** Your task **
All that is needed is each line of the entries holding the word "yılında", copied as it stands.

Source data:

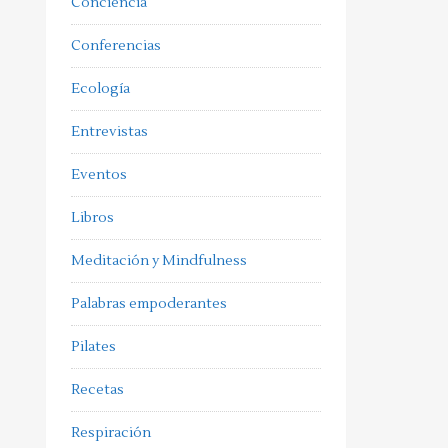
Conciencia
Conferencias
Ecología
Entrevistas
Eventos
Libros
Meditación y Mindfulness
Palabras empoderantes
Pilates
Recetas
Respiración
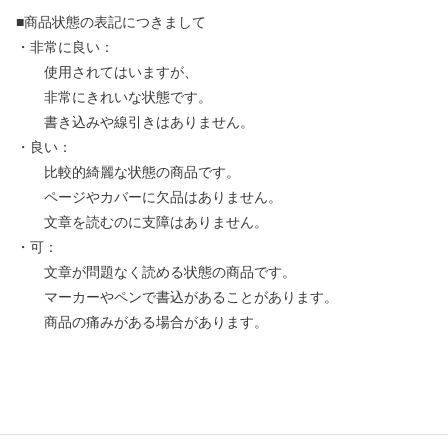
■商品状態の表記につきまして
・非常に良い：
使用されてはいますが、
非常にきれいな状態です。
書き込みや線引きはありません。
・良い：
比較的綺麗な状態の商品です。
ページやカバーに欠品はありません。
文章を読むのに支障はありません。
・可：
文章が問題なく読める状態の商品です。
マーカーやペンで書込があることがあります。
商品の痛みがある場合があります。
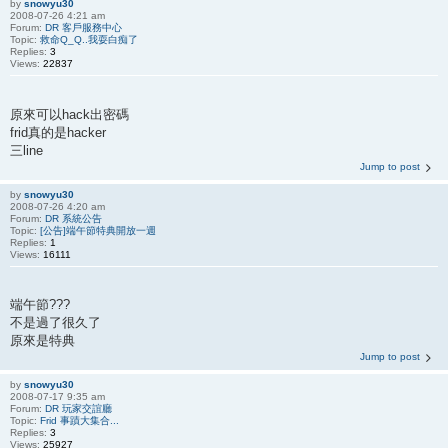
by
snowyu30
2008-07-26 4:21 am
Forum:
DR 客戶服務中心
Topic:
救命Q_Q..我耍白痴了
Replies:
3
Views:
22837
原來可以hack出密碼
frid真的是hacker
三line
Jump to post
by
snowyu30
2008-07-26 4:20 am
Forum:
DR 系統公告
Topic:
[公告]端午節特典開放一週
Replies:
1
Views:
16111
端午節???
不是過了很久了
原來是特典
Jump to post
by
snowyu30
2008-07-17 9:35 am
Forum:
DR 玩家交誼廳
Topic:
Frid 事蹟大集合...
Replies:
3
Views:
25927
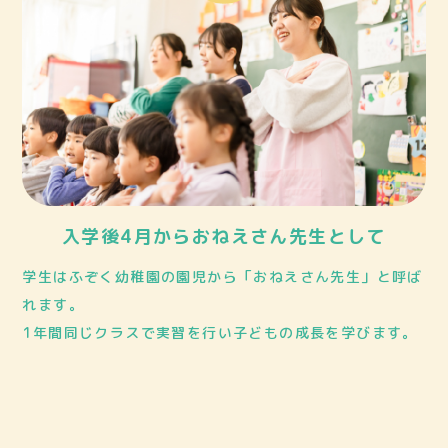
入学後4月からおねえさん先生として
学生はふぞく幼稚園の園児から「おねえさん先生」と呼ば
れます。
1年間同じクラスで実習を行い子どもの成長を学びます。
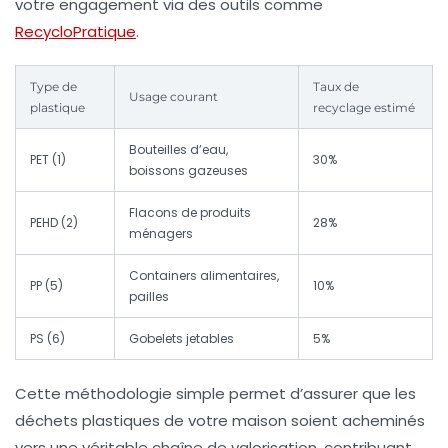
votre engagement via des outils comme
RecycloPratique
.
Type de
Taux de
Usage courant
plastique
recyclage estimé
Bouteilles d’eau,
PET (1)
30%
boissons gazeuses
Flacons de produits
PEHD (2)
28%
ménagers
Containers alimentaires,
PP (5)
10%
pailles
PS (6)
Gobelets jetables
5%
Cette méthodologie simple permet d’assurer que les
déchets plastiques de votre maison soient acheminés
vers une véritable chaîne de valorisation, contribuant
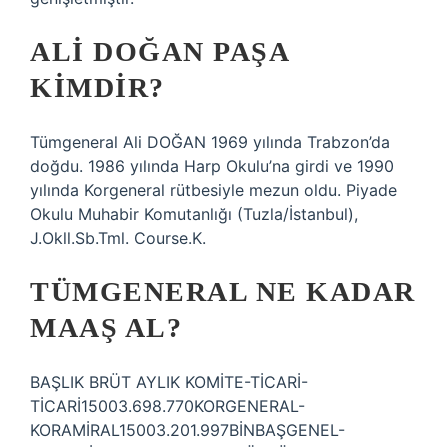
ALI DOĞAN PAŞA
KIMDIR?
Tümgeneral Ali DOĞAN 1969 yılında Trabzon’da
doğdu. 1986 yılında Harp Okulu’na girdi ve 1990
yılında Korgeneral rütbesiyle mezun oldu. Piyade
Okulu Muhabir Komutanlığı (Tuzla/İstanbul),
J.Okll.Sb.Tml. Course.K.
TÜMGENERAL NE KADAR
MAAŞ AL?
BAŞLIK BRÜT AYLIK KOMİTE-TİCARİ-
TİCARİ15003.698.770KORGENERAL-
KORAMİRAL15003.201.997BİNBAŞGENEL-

* * *

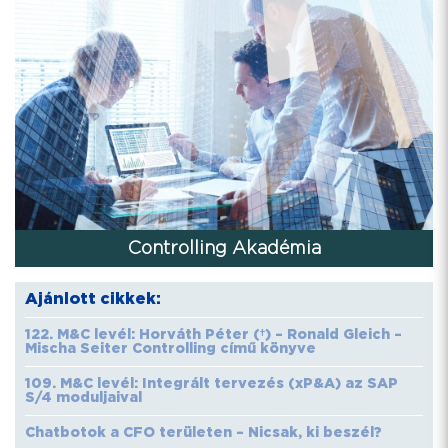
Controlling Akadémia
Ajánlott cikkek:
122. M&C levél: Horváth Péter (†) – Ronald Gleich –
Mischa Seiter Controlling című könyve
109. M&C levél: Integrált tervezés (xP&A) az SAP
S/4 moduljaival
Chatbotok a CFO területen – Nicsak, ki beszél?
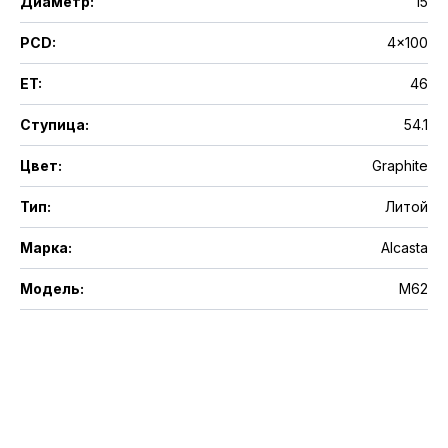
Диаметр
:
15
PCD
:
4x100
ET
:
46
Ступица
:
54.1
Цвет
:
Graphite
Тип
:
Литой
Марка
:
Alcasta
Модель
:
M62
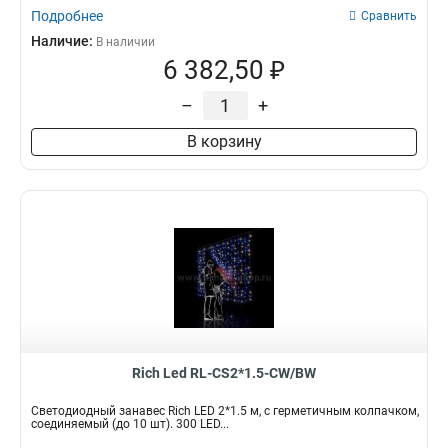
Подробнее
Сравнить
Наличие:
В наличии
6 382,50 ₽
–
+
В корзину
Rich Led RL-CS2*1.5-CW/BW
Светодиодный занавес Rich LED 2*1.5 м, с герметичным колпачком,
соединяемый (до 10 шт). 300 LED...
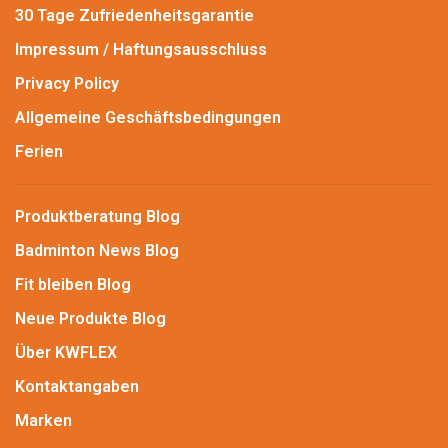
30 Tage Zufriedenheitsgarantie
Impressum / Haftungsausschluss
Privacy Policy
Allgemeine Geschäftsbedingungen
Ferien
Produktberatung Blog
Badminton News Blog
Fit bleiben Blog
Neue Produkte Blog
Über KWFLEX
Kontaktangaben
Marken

** Solution below **
Tümgeneral Ali DOĞAN 1969 yılında Trabzon’da
doğdu. 1986 yılında Harp Okulu’na girdi ve 1990
yılında Korgeneral rütbesiyle mezun oldu. Piyade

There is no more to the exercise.